What makes this myth deadly is that it is backed by a pretense that we are powerless to change things. Fortunately, this thinking is based on pure myth, and it comes from a lack of real understanding about passion.
While it is true that passion occurs naturally, it is also true you and your partner have complete control over the conditions that allow passion to flourish. You-both of you-are anything but powerless. That’s the good news and the bad news (…bad news because now you have no excuse!)
What Causes Passion to Fade
So, what’s actually going on when passion dies out? Early in relationships, passion comes naturally because conditions allow for it. The relationship is new. The energy between you and your partner is clean, uncluttered. Any issues that do arise seem to dissolve in the face of the powerful force that drives your love and passion.
But, over time, we pile on layers of “passion killers.” Passion killers can be anything that dull intimacy or create feelings of inhibition, including:
- Unmet needs and expectations, and related disappointment
- Undelivered communications: hurt feelings, anger, resentment, etc.
- Failure to nurture a relationship with quality time together
- Not understanding what your partner really needs and wants
Passion killers literally drain the juice out of our relationship. They dampen communication, reduce playfulness, create distance-you get the picture. They can be intentional or unintentional, but the impact on the relationship is the same. Passion and excitement, whether sexual or just part of the joy of being together, diminish.
How to Re-Ignite Passion in Your Relationship
There are various paths to rebuild passion and excitement in your relationship. Options vary depending on each couple and what they face-both individually and together. If there are significant emotional wounds to unravel, then one or both partners may need to pursue individual therapy to embrace the healing that is needed.
Couples counseling is another viable option because a trained third party can help mediate and provide objective feedback that both partners can receive without judgment.
However, for many couples, the issues can simply be addressed with new tools and coaching in a workshop setting without the need for private, perhaps long-term therapy.
Whatever the right choice for you and your partner, re-igniting passion must begin by addressing any of the passion killers above that the two of you have allowed to pollute your relationship environment.
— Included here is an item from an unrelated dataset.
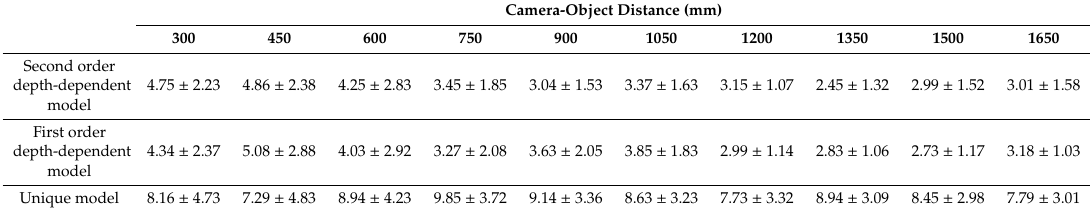
Table 1. Calibration error with 8-mm lens and parallel planes (mean and standard deviation) a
Commit to Love–and Give Up Being Right
Before you can make progress to restore intimacy and passion, there is one key requisite. If you don’t address this, then all the rest of the steps will probably be fruitless. Namely, you must consciously choose to put your heart first when dealing with your lover and let your ego take the back seat.
Because the more you favor your need to be right, the less chance you have of ever succeeding in a love relationship-let alone a romantic, passionate relationship. I’m not saying this will be easy, since we all have egos, and we are not going to get rid of them in this lifetime. However, your willingness to lead with your heart, to be open, and to declare that love and passion are your top priority will go a long way to ensuring that it actually happens.
Once a couple has weeded out the passion killers, passion can build with each quality interaction they share. When you and your partner are able to talk to each other and listen well, to show understanding for what the other has said, to resolve conflict in a way that leaves each person feeling whole and respected, the foundation is laid. Successful interactions lay the red carpet to the bedroom. A renewal has begun!